Winkler Prins Encyclopedie

E. de Bruyne, G.B.J. Hiltermann en H.R. Hoetink (1947)

Gepubliceerd op 18-10-2023

VENRAY

betekenis & definitie

(Ned.) Limburgse gemeente van 14 612 ha met (1953) 18 215 inw., nagenoeg geheel R.K., het centrale punt van het Noordlimburgse Peelgebied (geheel ontgonnen), bestaat vnl. uit vruchtbare zandgronden, dank zij de talloze beken.

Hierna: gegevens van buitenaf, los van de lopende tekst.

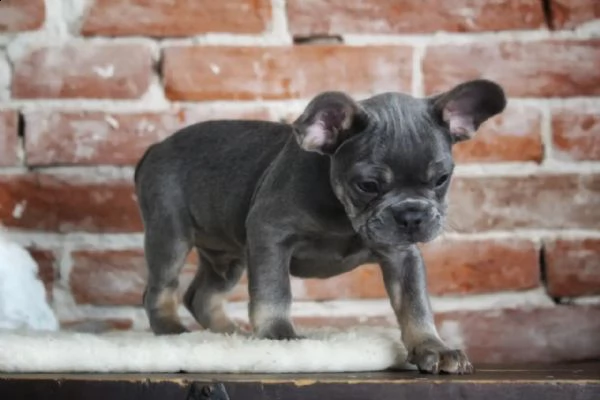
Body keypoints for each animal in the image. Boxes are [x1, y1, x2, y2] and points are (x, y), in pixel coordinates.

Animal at [134, 79, 504, 376]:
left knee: (203, 295)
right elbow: (274, 292)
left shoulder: (402, 257)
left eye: (441, 179)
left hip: (228, 257)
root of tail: (153, 149)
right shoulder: (270, 235)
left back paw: (230, 333)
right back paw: (172, 330)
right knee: (160, 288)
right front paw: (279, 337)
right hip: (170, 234)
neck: (343, 213)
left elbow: (415, 304)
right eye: (368, 185)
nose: (412, 216)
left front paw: (432, 347)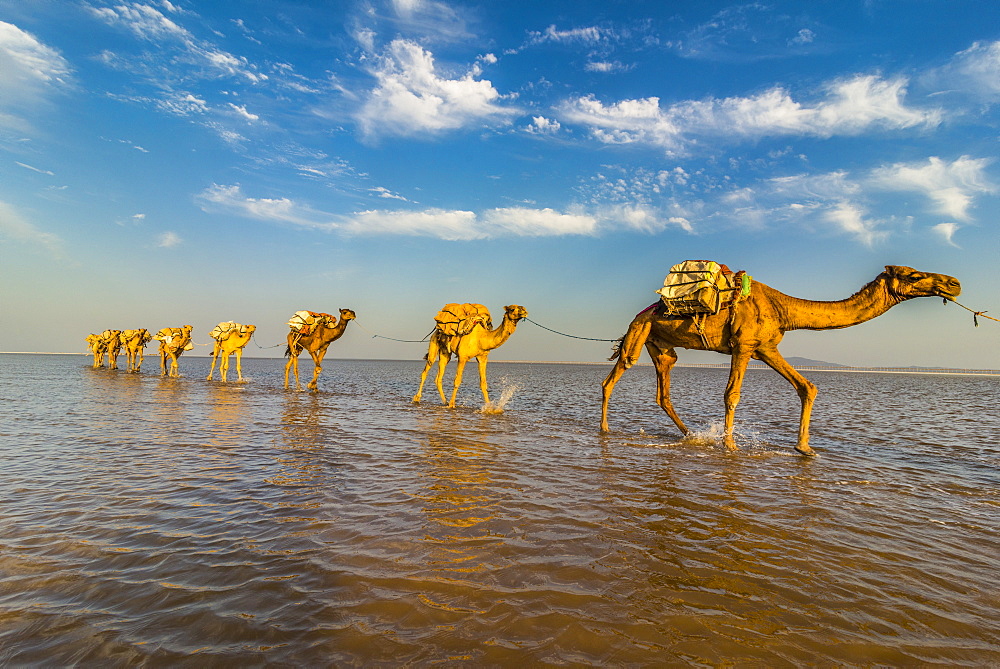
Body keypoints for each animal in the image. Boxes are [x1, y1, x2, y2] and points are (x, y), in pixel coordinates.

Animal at [600, 264, 960, 454]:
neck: (784, 308)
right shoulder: (744, 345)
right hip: (639, 332)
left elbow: (807, 386)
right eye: (913, 275)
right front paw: (730, 446)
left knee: (663, 389)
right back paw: (604, 428)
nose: (953, 283)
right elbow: (732, 395)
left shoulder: (767, 348)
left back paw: (690, 434)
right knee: (614, 376)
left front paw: (805, 449)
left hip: (661, 346)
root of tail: (642, 312)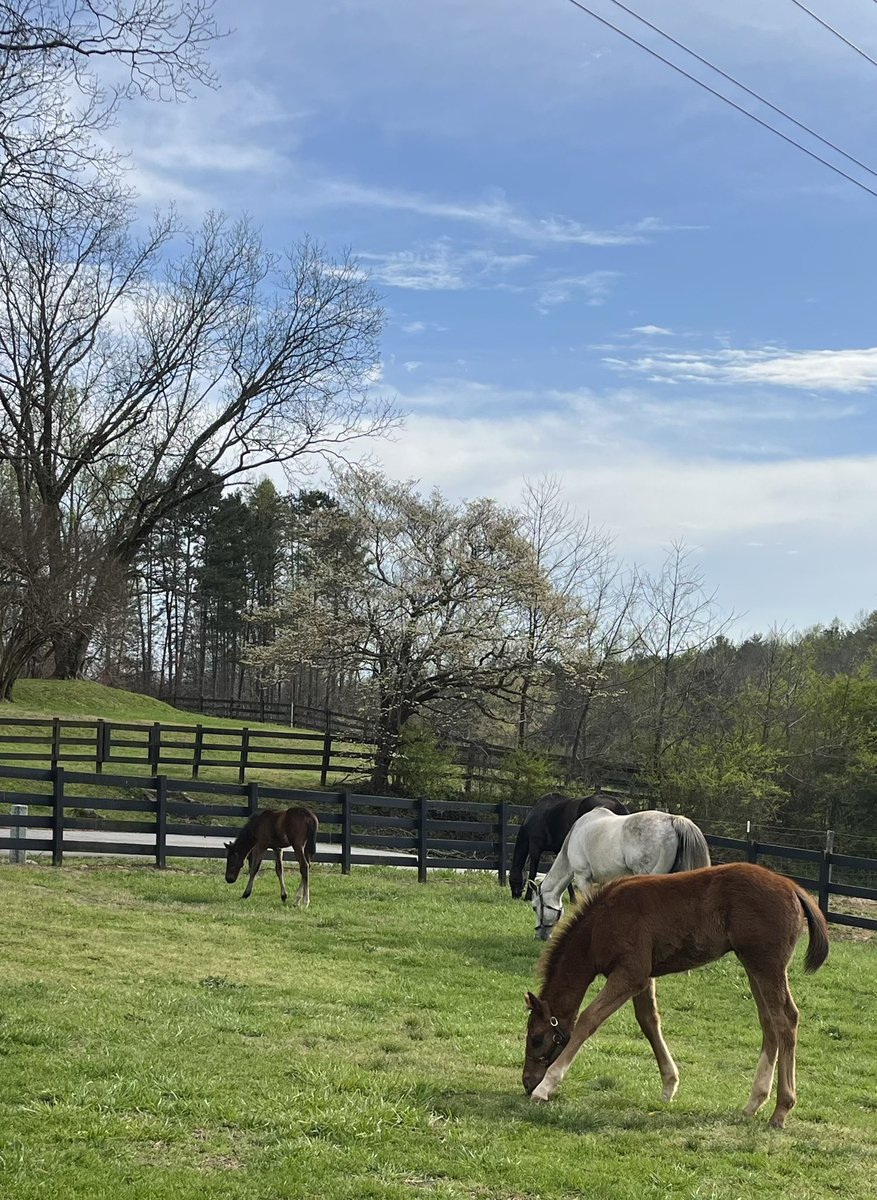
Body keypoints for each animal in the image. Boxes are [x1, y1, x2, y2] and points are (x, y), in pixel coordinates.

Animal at [522, 862, 829, 1128]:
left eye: (536, 1039)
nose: (527, 1082)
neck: (599, 925)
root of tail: (794, 888)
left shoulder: (630, 974)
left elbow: (587, 1021)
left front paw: (546, 1086)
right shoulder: (643, 976)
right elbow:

De bevolking leeft in hoofdzaak van landbouw (gemengde bedrijven), tuinbouw en in steeds toenemende mate van nijverheid (hout, cartonnage, zuivelproductie, kookketelfabricage, stalen ramen, lichte constructie-werkplaatsen, betonwaren, cosmetische industrie, confectie-ateliers, steenhouwerij, stroperserijen).

Tot de gemeente, die in 1944/’45 zeer veel van oorlogsgeweld te lijden had, behoren behalve de plaats Venray (1953 9700 inw., van wie 2400 in de vele kloosters, onderwijsinstellingen en twee krankzinnigengestichten) de kerkdorpen: Oostrum (1450 inw.), Oirlo (1170 inw.), Castenray (550 inw.), Leunen (1600 inw.), Veulen (250 inw.),Heide (350 inw.), IJsselstein (1200 inw.), Merselo ( 1050 inw.), Smakt (150 inw.) en vele buurtschappen.